# [Short exercise]
Extract the lines of the items below without any change, starting with the line that contains "name author: (Pax) Briq." and continuing through the line that contains "catalogue / barcode: US 1028010".

# [Supplied data]

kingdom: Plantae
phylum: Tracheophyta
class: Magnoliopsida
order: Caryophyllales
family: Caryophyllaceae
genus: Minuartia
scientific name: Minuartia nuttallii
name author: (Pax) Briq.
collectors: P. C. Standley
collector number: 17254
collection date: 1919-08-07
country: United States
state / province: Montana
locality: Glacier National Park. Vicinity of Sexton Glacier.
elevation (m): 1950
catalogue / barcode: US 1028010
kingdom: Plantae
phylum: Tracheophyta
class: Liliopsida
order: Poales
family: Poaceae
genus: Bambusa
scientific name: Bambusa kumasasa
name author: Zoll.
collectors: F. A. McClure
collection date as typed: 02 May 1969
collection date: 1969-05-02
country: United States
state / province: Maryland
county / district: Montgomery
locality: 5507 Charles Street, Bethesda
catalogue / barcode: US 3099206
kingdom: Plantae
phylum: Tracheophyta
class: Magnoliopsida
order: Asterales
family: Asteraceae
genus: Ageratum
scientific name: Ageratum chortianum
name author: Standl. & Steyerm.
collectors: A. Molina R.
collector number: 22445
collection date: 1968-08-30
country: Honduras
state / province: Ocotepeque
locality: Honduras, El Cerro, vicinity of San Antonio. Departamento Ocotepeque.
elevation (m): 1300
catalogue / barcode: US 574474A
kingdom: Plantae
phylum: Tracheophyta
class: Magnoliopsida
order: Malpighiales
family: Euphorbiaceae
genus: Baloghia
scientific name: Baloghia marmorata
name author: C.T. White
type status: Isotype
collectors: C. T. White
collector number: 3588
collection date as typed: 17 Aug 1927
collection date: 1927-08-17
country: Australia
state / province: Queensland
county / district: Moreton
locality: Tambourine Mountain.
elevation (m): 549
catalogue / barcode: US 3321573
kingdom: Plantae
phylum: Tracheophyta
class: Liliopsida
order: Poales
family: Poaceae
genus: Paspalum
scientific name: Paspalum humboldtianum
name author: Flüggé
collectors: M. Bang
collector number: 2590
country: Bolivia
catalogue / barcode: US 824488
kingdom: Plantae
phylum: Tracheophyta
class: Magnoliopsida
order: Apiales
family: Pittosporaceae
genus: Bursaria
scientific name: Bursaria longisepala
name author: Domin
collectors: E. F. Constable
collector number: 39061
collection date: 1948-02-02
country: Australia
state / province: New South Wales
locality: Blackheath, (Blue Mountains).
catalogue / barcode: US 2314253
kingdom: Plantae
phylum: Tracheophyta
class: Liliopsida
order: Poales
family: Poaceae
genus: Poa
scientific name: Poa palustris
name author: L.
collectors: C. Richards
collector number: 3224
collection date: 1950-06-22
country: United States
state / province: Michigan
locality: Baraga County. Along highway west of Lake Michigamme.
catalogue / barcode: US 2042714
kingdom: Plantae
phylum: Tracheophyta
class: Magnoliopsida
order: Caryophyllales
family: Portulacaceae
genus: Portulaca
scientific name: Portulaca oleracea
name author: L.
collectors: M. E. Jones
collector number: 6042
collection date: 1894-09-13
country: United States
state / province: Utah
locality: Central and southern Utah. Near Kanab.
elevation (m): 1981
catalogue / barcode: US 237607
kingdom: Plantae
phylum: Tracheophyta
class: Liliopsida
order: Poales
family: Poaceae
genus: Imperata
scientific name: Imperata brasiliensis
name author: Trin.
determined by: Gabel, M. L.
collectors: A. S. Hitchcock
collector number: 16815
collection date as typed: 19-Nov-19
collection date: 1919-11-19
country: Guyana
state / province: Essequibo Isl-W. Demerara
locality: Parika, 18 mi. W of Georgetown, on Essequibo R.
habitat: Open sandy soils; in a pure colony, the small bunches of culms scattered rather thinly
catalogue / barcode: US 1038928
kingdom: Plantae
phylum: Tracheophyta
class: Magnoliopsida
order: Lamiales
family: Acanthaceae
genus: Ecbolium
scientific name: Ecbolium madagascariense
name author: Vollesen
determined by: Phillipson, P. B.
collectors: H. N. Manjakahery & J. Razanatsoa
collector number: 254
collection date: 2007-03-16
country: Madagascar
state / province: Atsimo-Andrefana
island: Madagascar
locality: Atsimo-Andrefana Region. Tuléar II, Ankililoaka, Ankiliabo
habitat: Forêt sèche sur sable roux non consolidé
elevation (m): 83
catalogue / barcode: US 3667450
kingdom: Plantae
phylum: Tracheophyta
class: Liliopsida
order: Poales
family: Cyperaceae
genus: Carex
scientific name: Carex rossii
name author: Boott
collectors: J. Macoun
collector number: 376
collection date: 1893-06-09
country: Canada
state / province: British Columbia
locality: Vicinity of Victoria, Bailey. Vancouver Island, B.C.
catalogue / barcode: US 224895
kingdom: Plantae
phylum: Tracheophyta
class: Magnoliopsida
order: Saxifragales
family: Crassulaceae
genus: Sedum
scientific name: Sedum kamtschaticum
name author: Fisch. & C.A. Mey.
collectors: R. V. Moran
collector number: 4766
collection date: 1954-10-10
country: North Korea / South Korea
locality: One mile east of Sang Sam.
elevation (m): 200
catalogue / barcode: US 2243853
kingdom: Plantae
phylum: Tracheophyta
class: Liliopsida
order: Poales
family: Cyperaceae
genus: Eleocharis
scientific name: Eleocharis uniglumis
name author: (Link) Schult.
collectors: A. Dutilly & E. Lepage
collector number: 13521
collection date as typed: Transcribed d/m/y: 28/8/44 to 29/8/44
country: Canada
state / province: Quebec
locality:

# [Correct result]
name author: (Pax) Briq.
collectors: P. C. Standley
collector number: 17254
collection date: 1919-08-07
country: United States
state / province: Montana
locality: Glacier National Park. Vicinity of Sexton Glacier.
elevation (m): 1950
catalogue / barcode: US 1028010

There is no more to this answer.